== Segment start ==
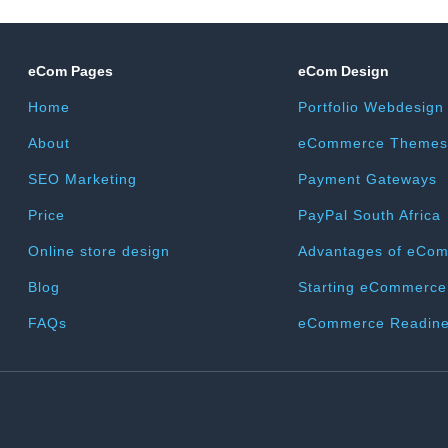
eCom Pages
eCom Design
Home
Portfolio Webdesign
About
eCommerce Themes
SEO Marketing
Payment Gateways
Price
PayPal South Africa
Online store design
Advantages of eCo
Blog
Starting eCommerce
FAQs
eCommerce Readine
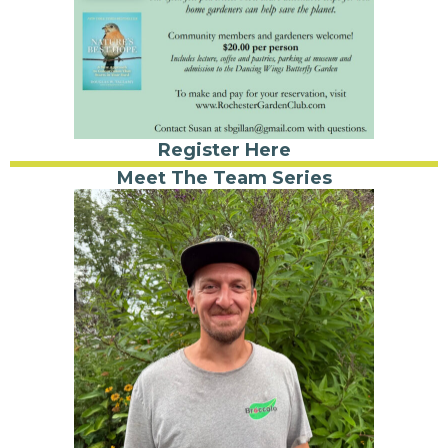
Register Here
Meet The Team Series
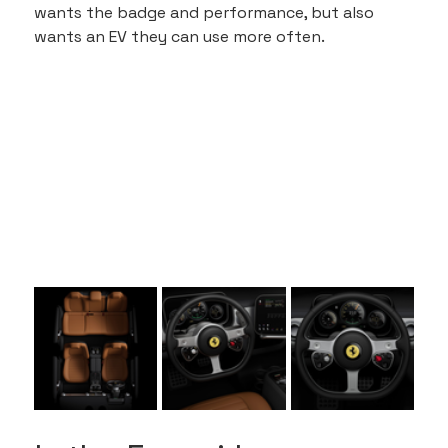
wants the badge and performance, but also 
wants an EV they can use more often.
== Segment end ==
== Segment start ==
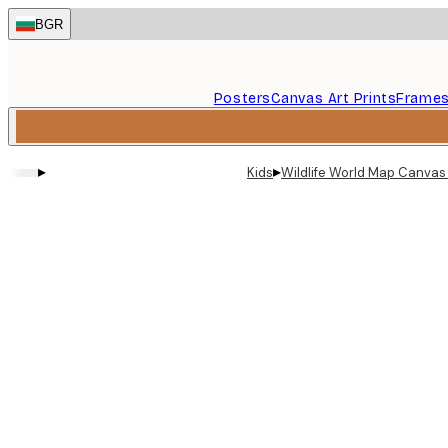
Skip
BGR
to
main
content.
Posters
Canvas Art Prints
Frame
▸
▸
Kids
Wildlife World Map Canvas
== Segment end ==
* _Work order_
Which lines in the material contain the word "eCommerce"? Return each of them.

* _Exercise response_
eCommerce Themes
Starting eCommerce
eCommerce Readine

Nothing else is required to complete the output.